***** STORED DATA *****
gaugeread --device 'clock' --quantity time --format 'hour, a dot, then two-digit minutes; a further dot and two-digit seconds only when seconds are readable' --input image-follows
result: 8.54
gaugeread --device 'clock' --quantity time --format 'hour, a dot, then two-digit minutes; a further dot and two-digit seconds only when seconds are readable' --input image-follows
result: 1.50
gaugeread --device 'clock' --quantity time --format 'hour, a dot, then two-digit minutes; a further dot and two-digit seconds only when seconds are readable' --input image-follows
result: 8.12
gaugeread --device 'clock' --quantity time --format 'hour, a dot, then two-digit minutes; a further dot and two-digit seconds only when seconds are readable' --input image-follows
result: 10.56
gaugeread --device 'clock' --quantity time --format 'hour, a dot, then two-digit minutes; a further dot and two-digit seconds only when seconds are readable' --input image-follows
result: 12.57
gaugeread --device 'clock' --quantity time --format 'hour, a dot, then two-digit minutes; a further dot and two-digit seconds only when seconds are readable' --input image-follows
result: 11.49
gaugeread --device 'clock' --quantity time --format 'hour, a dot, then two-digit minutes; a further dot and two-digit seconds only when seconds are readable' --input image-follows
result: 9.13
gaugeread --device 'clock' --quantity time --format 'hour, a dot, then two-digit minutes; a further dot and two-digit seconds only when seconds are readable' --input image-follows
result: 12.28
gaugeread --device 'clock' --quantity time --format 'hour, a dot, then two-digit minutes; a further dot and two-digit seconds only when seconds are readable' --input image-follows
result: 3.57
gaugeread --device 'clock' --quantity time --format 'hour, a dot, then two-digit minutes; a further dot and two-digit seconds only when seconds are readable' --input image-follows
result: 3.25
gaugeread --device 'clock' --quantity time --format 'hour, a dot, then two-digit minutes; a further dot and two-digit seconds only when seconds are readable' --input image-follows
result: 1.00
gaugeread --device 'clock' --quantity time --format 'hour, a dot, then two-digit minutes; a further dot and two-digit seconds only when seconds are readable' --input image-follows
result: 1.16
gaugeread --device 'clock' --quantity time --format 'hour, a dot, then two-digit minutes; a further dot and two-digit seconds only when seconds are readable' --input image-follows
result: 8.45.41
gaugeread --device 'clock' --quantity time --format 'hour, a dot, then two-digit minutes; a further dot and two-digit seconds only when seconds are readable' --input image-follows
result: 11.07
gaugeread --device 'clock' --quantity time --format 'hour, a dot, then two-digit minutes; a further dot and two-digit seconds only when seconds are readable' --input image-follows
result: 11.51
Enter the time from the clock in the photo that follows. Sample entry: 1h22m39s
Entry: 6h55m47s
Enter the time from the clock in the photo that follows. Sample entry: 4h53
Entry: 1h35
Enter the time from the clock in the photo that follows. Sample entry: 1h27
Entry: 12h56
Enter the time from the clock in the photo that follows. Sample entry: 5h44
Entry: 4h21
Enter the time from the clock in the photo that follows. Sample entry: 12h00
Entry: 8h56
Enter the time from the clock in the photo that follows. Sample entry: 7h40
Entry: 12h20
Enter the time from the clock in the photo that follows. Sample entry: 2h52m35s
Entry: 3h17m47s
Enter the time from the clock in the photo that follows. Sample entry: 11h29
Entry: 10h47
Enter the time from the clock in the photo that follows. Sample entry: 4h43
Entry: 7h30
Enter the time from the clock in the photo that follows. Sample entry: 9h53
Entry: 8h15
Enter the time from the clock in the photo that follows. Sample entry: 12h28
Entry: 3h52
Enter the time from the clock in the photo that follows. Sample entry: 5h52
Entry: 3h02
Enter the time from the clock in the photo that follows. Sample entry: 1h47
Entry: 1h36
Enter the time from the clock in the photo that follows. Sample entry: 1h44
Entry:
*****
PROBLEM: Retype the rows above verbatim, beginning with the line containing "Sample entry: 4h43" and continuing through the line containing "Entry: 1h36", both included.

SOLUTION:
Enter the time from the clock in the photo that follows. Sample entry: 4h43
Entry: 7h30
Enter the time from the clock in the photo that follows. Sample entry: 9h53
Entry: 8h15
Enter the time from the clock in the photo that follows. Sample entry: 12h28
Entry: 3h52
Enter the time from the clock in the photo that follows. Sample entry: 5h52
Entry: 3h02
Enter the time from the clock in the photo that follows. Sample entry: 1h47
Entry: 1h36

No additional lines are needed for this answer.